◆ Défis:
[a] Selon le texte sur l'erreur urbaine, dans quelle ville se trouve la ZAC de l'Arsenal ?
[b] Affichez tel quel le passage du texte sur l'erreur urbaine qui commence à « Ce qui se joue » et se termine à « une forme d’incompatibilité. ».
[c] Traduisez en anglais cette phrase du texte sur l'erreur urbaine : « L’agenda de reconnaissance institutionnelle d’un écoquartier pour les acteurs institutionnels est vécu par une partie de la population, constituée en collectifs citoyens, comme un « écofiasco ». »

◆ Texte à lire:
L’erreur urbaine ne se cantonne d’ailleurs pas qu’à un problème de conception ou de construction, qui traverse un grand nombre d’articles du numéro, mais se retrouve également dans les pratiques de gestion de certaines urbanités. Elle peut émerger dans l’écart entre différents horizons d’attente urbains, entre différentes échelles urbaines. Cedissia About et Claire Doussard en donnent une illustration via leur analyse du projet d’écoquartier dans la ZAC de l’Arsenal à Rueil-Malmaison. Ce projet d’écoquartier, dont les acteurs institutionnels locaux cherchent à faire reconnaître le caractère innovant via des labels et l’installation de nouveaux systèmes énergétiques locaux (via le recours à de la géothermie dans ce cas particulier), se confronte à des frictions fortes avec une partie des habitantes et habitants, mécontent·es notamment de la proximité prévue du puits de géothermie et de l’école primaire locale. L’agenda de reconnaissance institutionnelle d’un écoquartier pour les acteurs institutionnels est vécu par une partie de la population, constituée en collectifs citoyens, comme un « écofiasco ». Ce cas permet de mettre en avant des désajustements sociopolitiques au cours de la gestion d’un espace urbain, qui se révèlent un ferment de conflictualités importantes et un facteur limitant dans les capacités d’appropriation du projet par la population locale.

Ce qui se joue ici est en fait l’idée, qu’on retrouve fréquemment dans la philosophie pragmatiste, qu’un même territoire peut être l’objet de plusieurs « versions » (Mol, 2002 ; Law, 2010), qui sont à comprendre moins comme des interprétations du lieu que comme des facettes multiples d’un même objet, chacune de ces facettes ayant ses formes d’instruments ou de pratiques. L’erreur urbaine est finalement ce processus par lequel deux ou plusieurs versions d’un même territoire sont non seulement différentes, mais entrent en contradiction, voire en conflit, en déployant chacune des instruments ou des pratiques qui atteignent une forme d’incompatibilité.

◆ Données fournies:

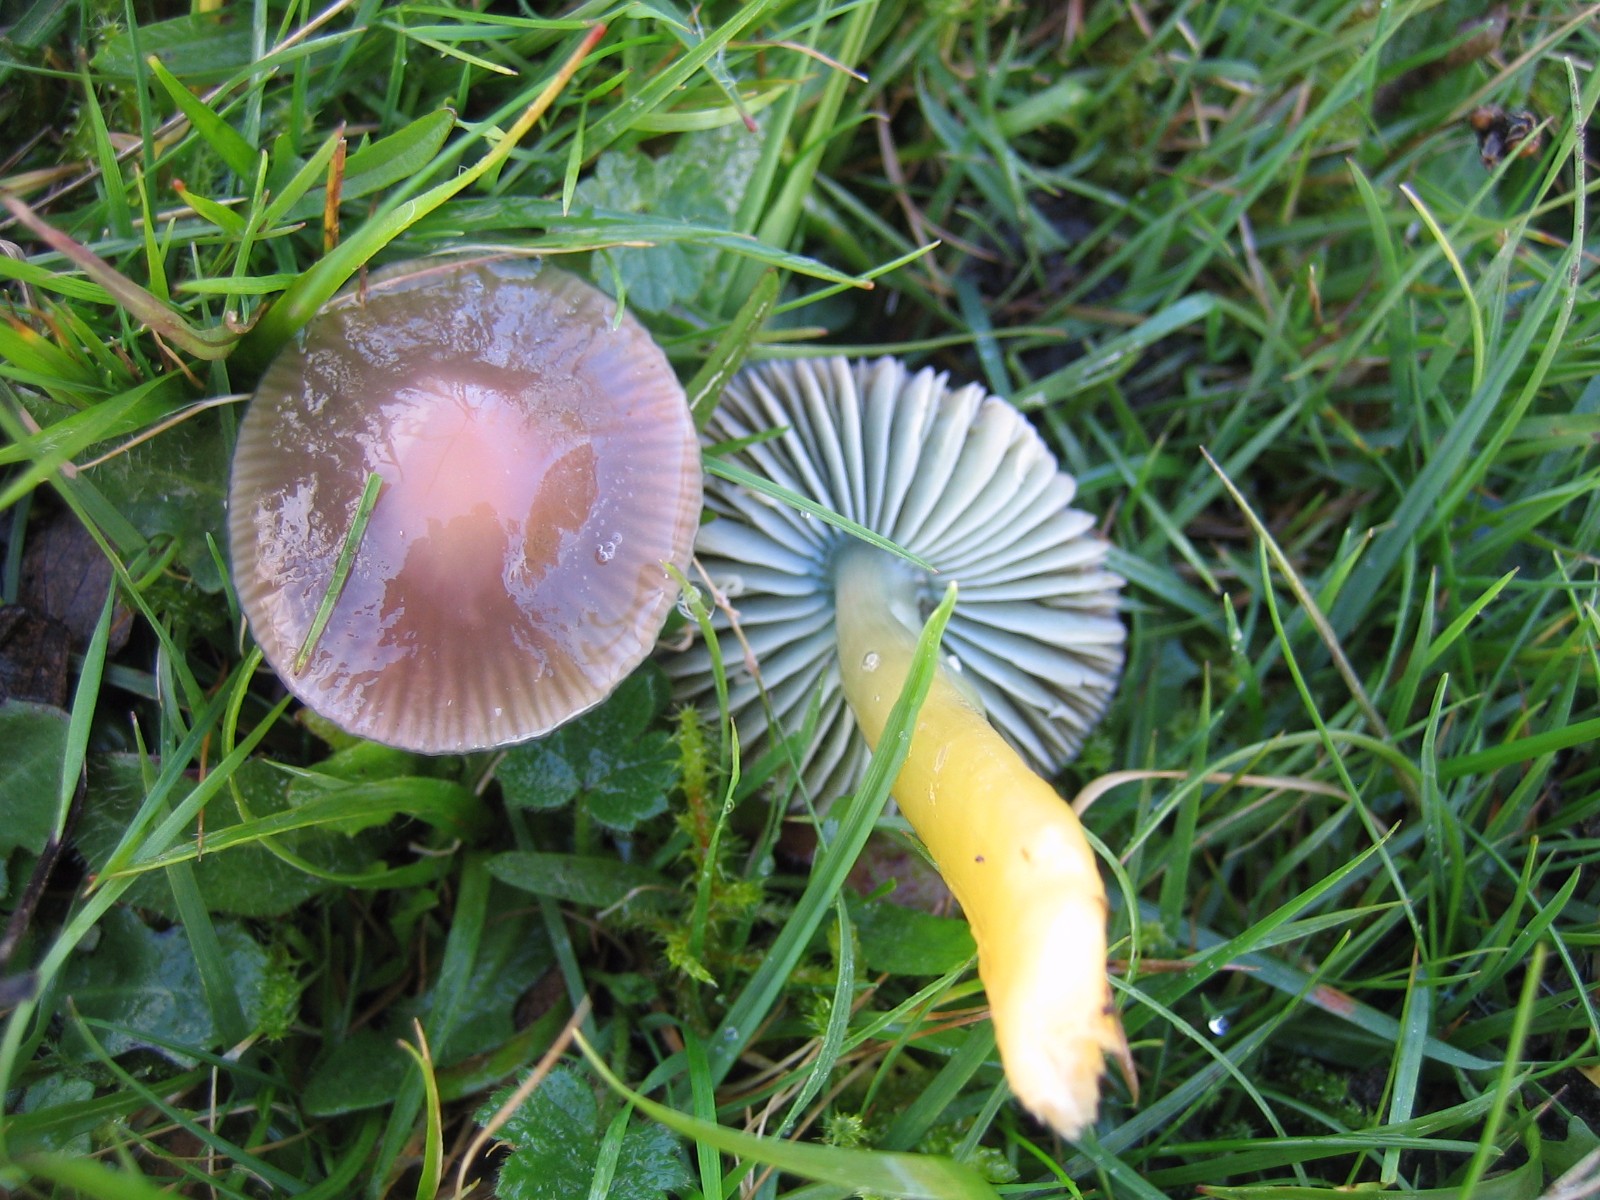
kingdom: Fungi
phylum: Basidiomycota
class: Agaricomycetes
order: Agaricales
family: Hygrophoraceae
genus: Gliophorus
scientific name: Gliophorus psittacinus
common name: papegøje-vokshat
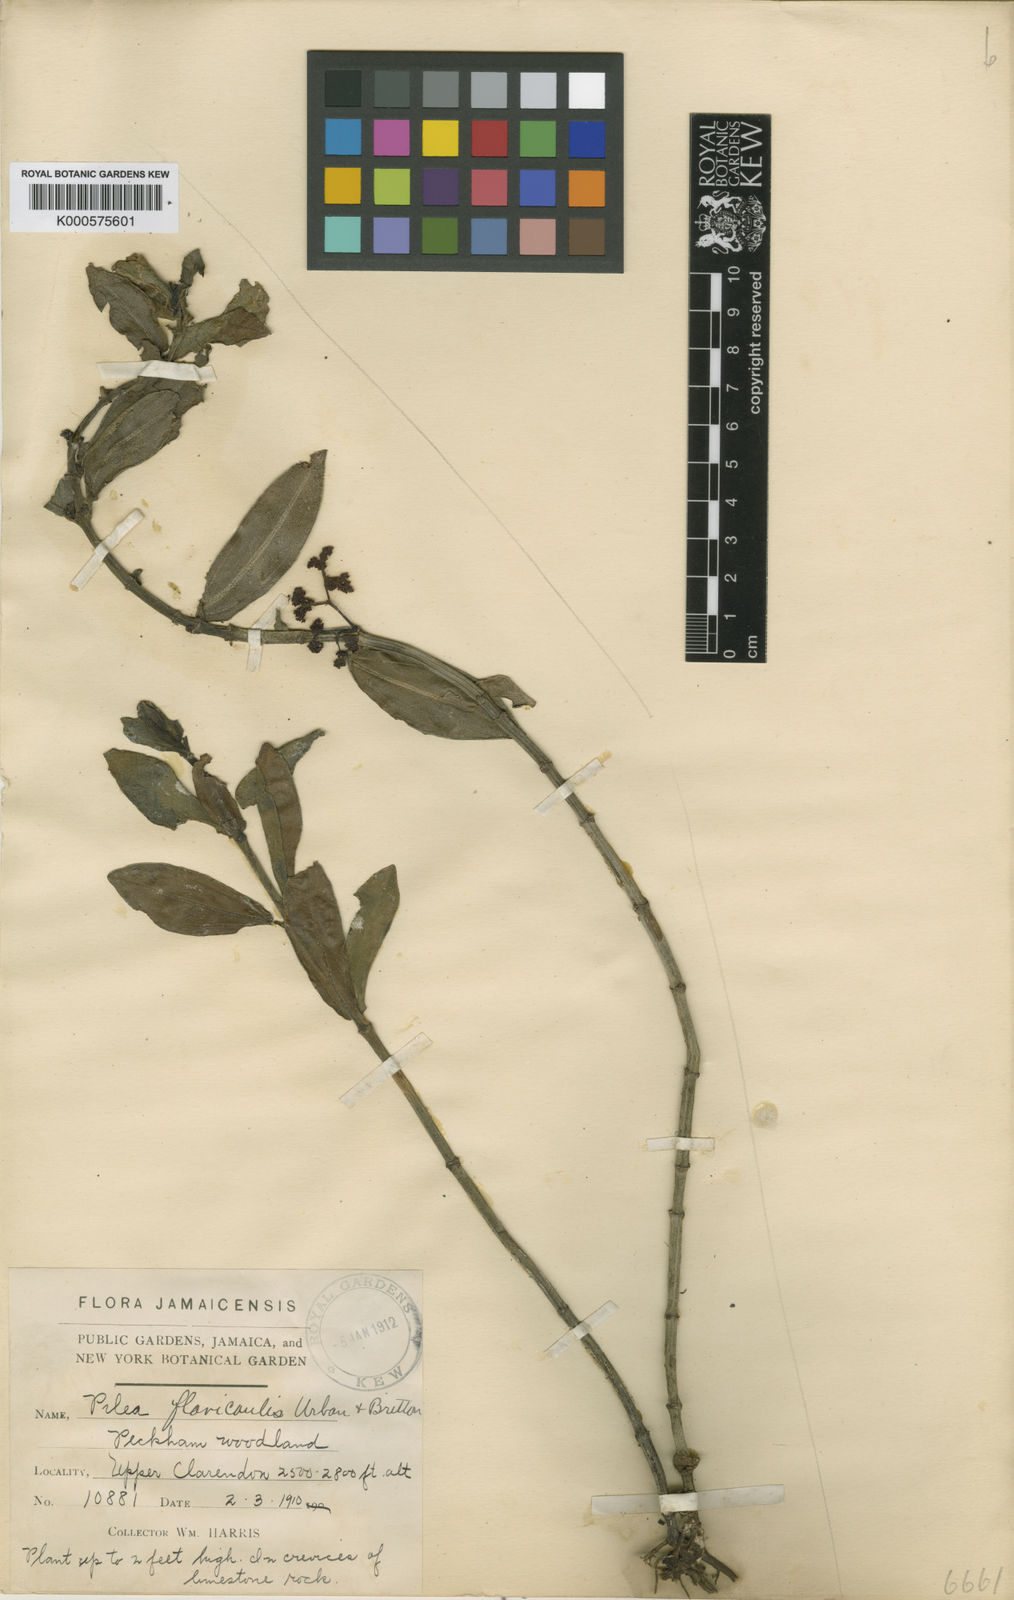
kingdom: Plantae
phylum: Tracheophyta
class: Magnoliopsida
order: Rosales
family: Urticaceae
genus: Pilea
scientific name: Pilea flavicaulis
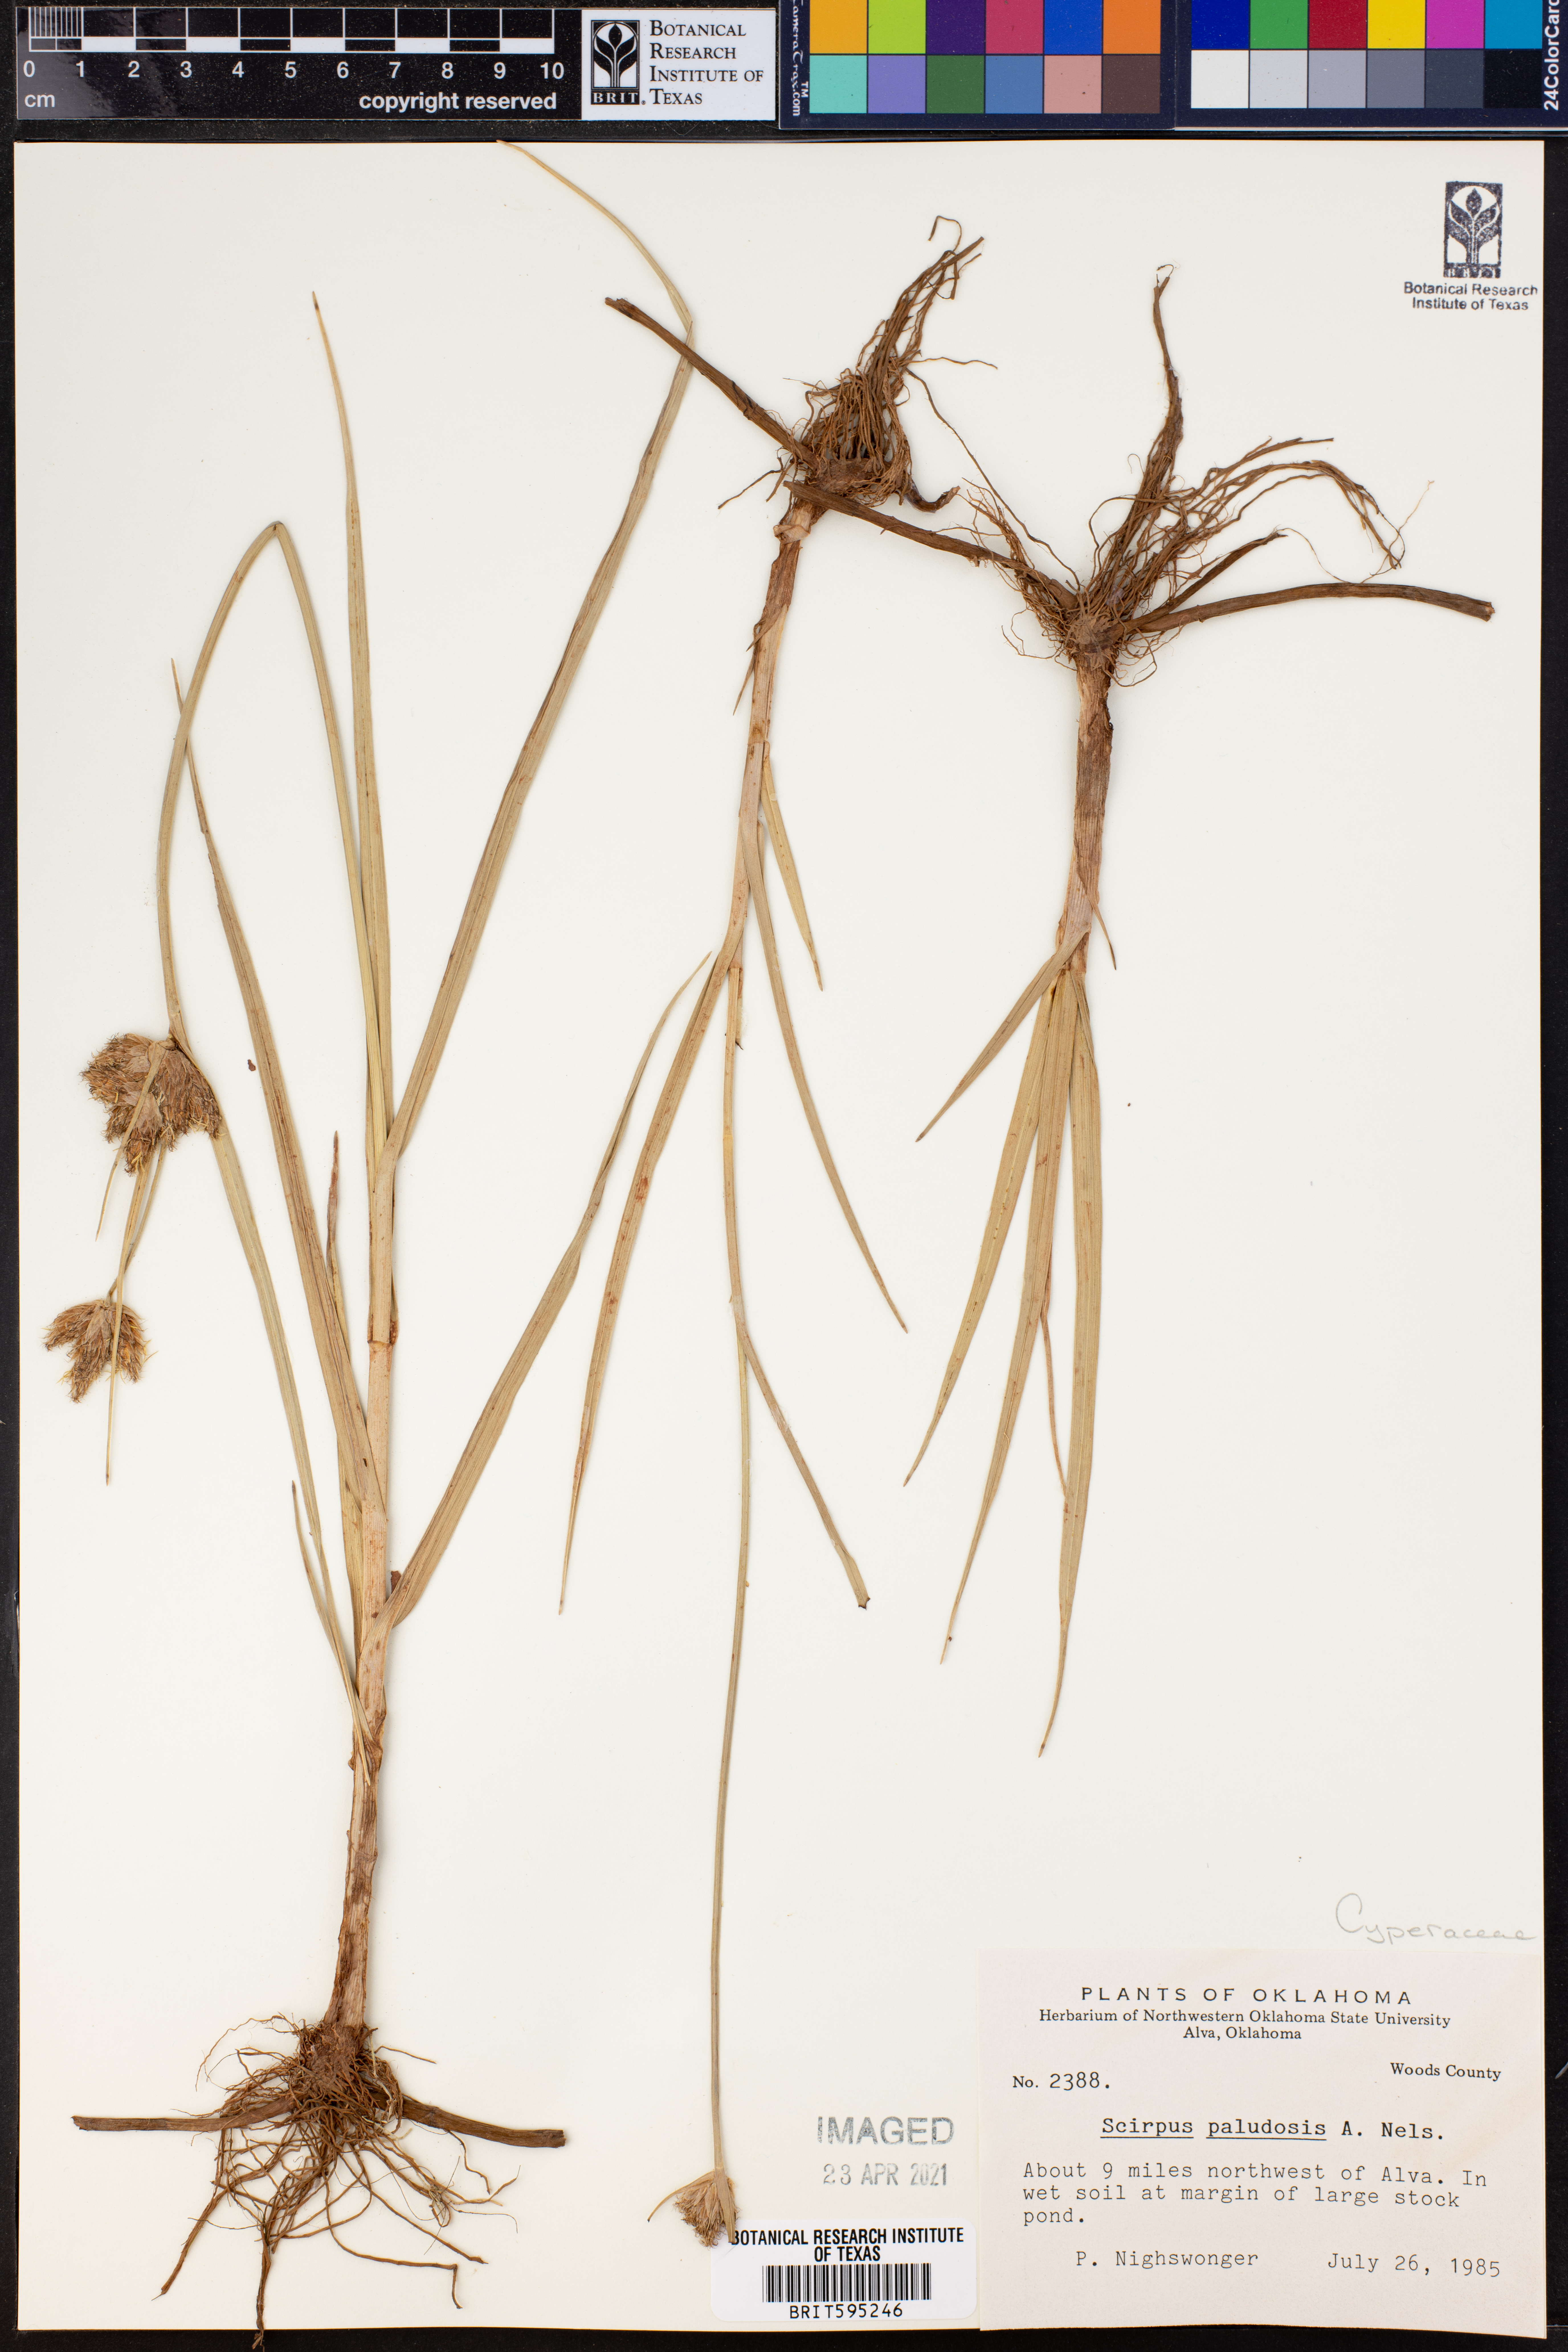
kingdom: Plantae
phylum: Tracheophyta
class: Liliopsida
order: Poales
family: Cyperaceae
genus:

◆ Résultats finaux:
[a] À Rueil-Malmaison.

[b]
Ce qui se joue ici est en fait l’idée, qu’on retrouve fréquemment dans la philosophie pragmatiste, qu’un même territoire peut être l’objet de plusieurs « versions » (Mol, 2002 ; Law, 2010), qui sont à comprendre moins comme des interprétations du lieu que comme des facettes multiples d’un même objet, chacune de ces facettes ayant ses formes d’instruments ou de pratiques. L’erreur urbaine est finalement ce processus par lequel deux ou plusieurs versions d’un même territoire sont non seulement différentes, mais entrent en contradiction, voire en conflit, en déployant chacune des instruments ou des pratiques qui atteignent une forme d’incompatibilité.

[c] The institutional actors' agenda of gaining institutional recognition for an eco-district is experienced by part of the population, organized into citizen collectives, as an "eco-fiasco."